Hannah Willis earns $15 an hour doing data entry for the job-listing site Indeed. It’s the highest-paying job the 24-year-old has ever had.
“I was a server,” she said. “I bussed tables for a while. I was also a barista.”
Since Willis moved to Austin from Phoenix three years ago, she’s been renting an apartment on the edge of North Austin, near Cedar Park, with a friend from her hometown.
Recently, that friend moved back to Arizona because she could no longer afford to live in Austin. The lease is up at the end of the month, but Willis said she can’t afford to stay — even if she were to find a new roommate.
“It’s a $1,200, two-bedroom, two-bath, and we couldn’t even re-up the lease here because they raised our rent to $1,700 [a month],” Willis said. “So, we’re literally getting pushed out of our apartment complex.”
Willis began looking for a new place this summer with her partner. The two were hoping to rent a two-bedroom for about $1,300 a month, a price that proved tricky to find in Austin.

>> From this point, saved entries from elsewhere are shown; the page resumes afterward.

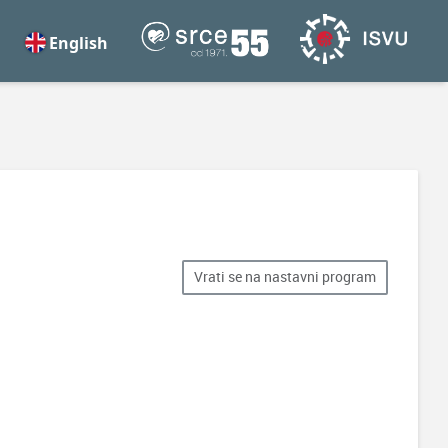
English
Vrati se na nastavni program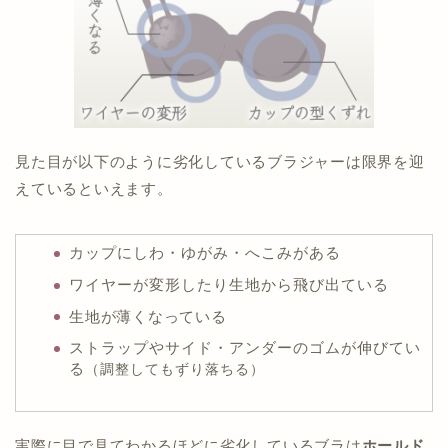
見た目が以下のように劣化しているブラジャーは限界を迎
えているといえます。
カップにしわ・ゆがみ・へこみがある
ワイヤーが変形したり生地から飛び出ている
生地が薄くなっている
ストラップやサイド・アンダーのゴムが伸びてい
る
（調整してもずり落ちる）
実際に目で見てわかるほどに劣化しているブラは
ホールド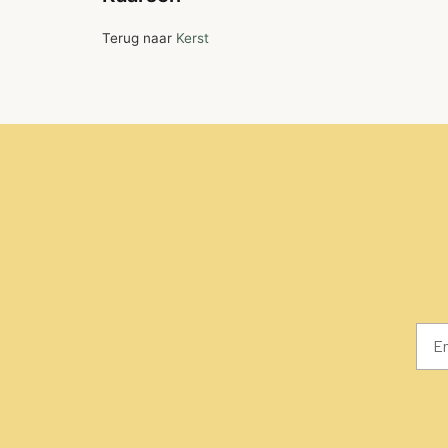
Terug naar
Kerst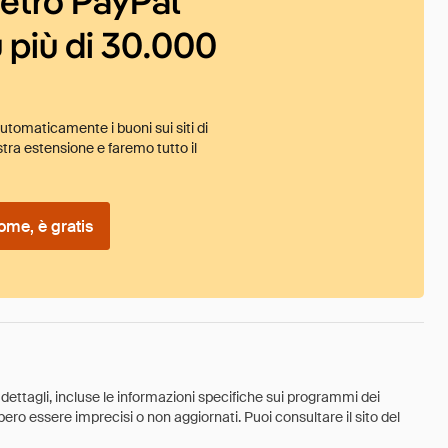
ietro PayPal
 più di 30.000
tomaticamente i buoni sui siti di
tra estensione e faremo tutto il
ome, è gratis
 dettagli, incluse le informazioni specifiche sui programmi dei
ebbero essere imprecisi o non aggiornati. Puoi consultare il sito del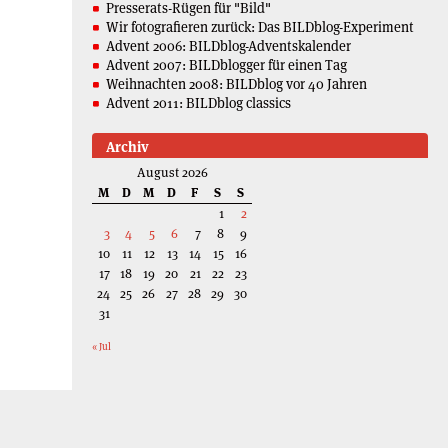
Presserats-Rügen für "Bild"
Wir fotografieren zurück: Das BILDblog-Experiment
Advent 2006: BILDblog-Adventskalender
Advent 2007: BILDblogger für einen Tag
Weihnachten 2008: BILDblog vor 40 Jahren
Advent 2011: BILDblog classics
Archiv
August 2026
M
D
M
D
F
S
S
1
2
3
4
5
6
7
8
9
10
11
12
13
14
15
16
17
18
19
20
21
22
23
24
25
26
27
28
29
30
31
« Jul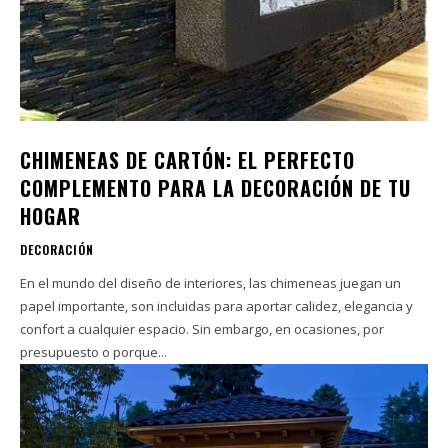
CHIMENEAS DE CARTÓN: EL PERFECTO
COMPLEMENTO PARA LA DECORACIÓN DE TU
HOGAR
DECORACIÓN
En el mundo del diseño de interiores, las chimeneas juegan un
papel importante, son incluidas para aportar calidez, elegancia y
confort a cualquier espacio. Sin embargo, en ocasiones, por
presupuesto o porque...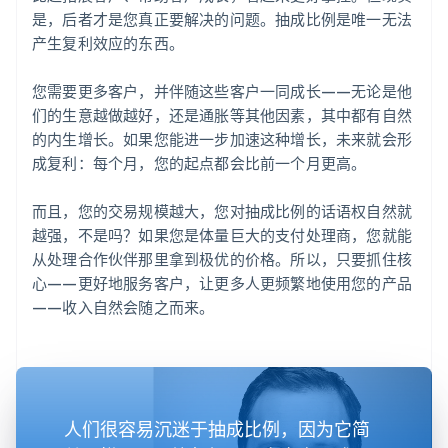
是，后者才是您真正要解决的问题。抽成比例是唯一无法
产生复利效应的东西。
您需要更多客户，并伴随这些客户一同成长——无论是他
们的生意越做越好，还是通胀等其他因素，其中都有自然
的内生增长。如果您能进一步加速这种增长，未来就会形
成复利：每个月，您的起点都会比前一个月更高。
而且，您的交易规模越大，您对抽成比例的话语权自然就
越强，不是吗？如果您是体量巨大的支付处理商，您就能
从处理合作伙伴那里拿到极优的价格。所以，只要抓住核
心——更好地服务客户，让更多人更频繁地使用您的产品
——收入自然会随之而来。
人们很容易沉迷于抽成比例，因为它简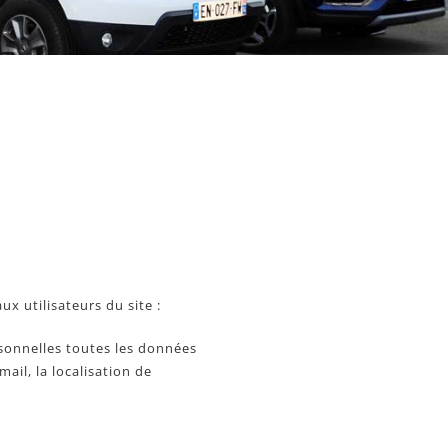
ux utilisateurs du site :
sonnelles toutes les données
ail, la localisation de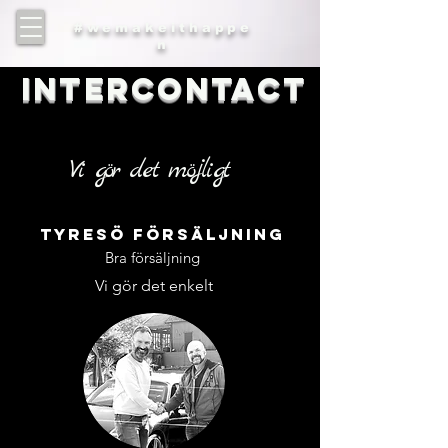
#wemakeithappe
n
IntercontacT
Vi gör det möjligt
Tyresö Försäljning
Bra försäljning
Vi gör det enkelt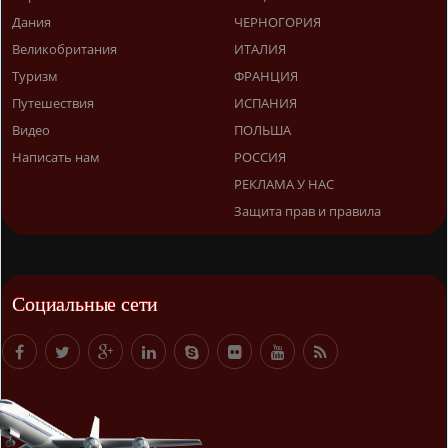
Дания
ЧЕРНОГОРИЯ
Великобритания
ИТАЛИЯ
Туризм
ФРАНЦИЯ
Путешествия
ИСПАНИЯ
Видео
ПОЛЬША
Написать нам
РОССИЯ
РЕКЛАМА У НАС
Защита прав и правила
Социальные сети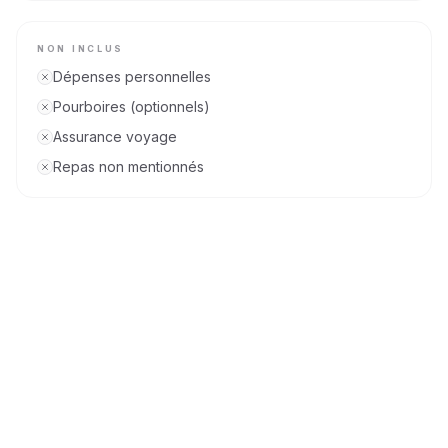
NON INCLUS
Dépenses personnelles
Pourboires (optionnels)
Assurance voyage
Repas non mentionnés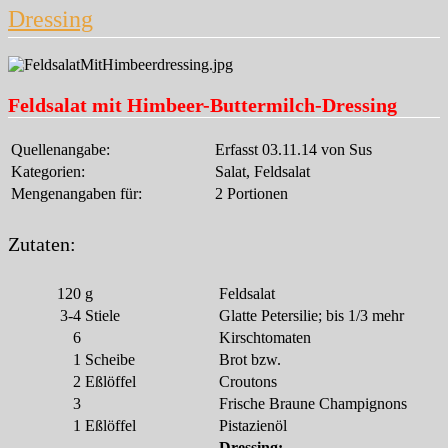
Dressing
Feldsalat mit Himbeer-Buttermilch-Dressing
Quellenangabe:
Erfasst 03.11.14 von Sus
Kategorien:
Salat, Feldsalat
Mengenangaben für:
2 Portionen
Zutaten:
120
g
Feldsalat
3-4
Stiele
Glatte Petersilie; bis 1/3 mehr
6
Kirschtomaten
1
Scheibe
Brot bzw.
2
Eßlöffel
Croutons
3
Frische Braune Champignons
1
Eßlöffel
Pistazienöl
Dressing: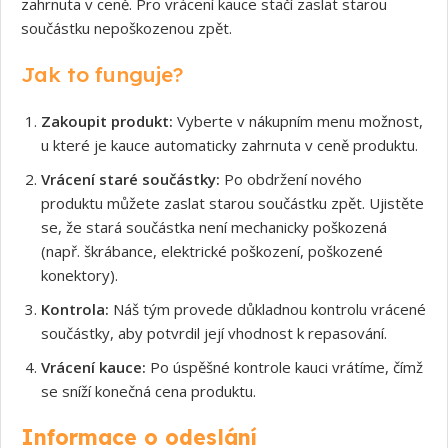
zahrnuta v ceně. Pro vrácení kauce stačí zaslat starou
součástku nepoškozenou zpět.
Jak to funguje?
Zakoupit produkt:
Vyberte v nákupním menu možnost,
u které je kauce automaticky zahrnuta v ceně produktu.
Vrácení staré součástky:
Po obdržení nového
produktu můžete zaslat starou součástku zpět. Ujistěte
se, že stará součástka není mechanicky poškozená
(např. škrábance, elektrické poškození, poškozené
konektory).
Kontrola:
Náš tým provede důkladnou kontrolu vrácené
součástky, aby potvrdil její vhodnost k repasování.
Vrácení kauce:
Po úspěšné kontrole kauci vrátíme, čímž
se sníží konečná cena produktu.
Informace o odeslání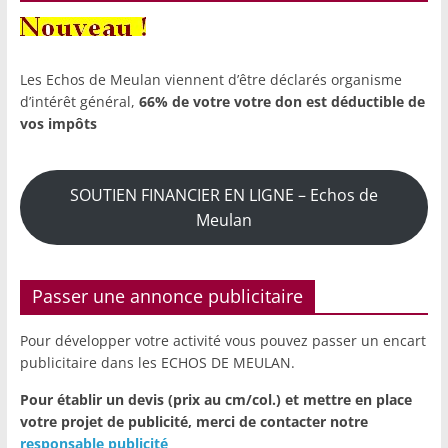
Les Echos de Meulan viennent d’être déclarés organisme
d’intérêt général,
66% de votre votre don est déductible de
vos impôts
SOUTIEN FINANCIER EN LIGNE – Echos de
Meulan
Passer une annonce publicitaire
Pour développer votre activité vous pouvez passer un encart
publicitaire dans les ECHOS DE MEULAN.
Pour établir un devis (prix au cm/col.) et mettre en place
votre projet de publicité,
merci de contacter notre
responsable publicité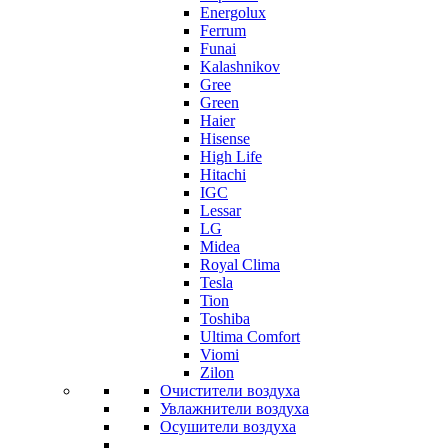
Energolux
Ferrum
Funai
Kalashnikov
Gree
Grеen
Haier
Hisense
High Life
Hitachi
IGC
Lessar
LG
Midea
Royal Clima
Tesla
Tion
Toshiba
Ultima Comfort
Viomi
Zilon
Очистители воздуха
Увлажнители воздуха
Осушители воздуха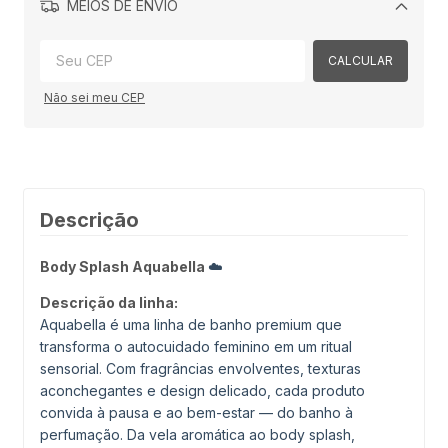
MEIOS DE ENVIO
Alterar CEP
CALCULAR
Não sei meu CEP
Descrição
Body Splash Aquabella
☁️
Descrição da linha:
Aquabella é uma linha de banho premium que
transforma o autocuidado feminino em um ritual
sensorial. Com fragrâncias envolventes, texturas
aconchegantes e design delicado, cada produto
convida à pausa e ao bem-estar — do banho à
perfumação. Da vela aromática ao body splash,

After some hunting, they found an apartment in their price range in North Austin. But they weren't able to see the apartment they were interested in renting; the complex was so full, management could only let them see a similar one.
When Willis and her partner showed up for a walk-through, they got another surprise.
“We got in and they told us that the prices had already gone up,” Willis said.
In a week, the price had increased from $1,335 a month to $1,445 a month. It was more than they could afford.
Willis sat down in the model apartment, exasperated.
“I was just so upset and so mad," she said. "It felt so impossible to even just get a two-bedroom within me and my partner’s price range. ... This time a year ago, it was so much easier for me to find a place.”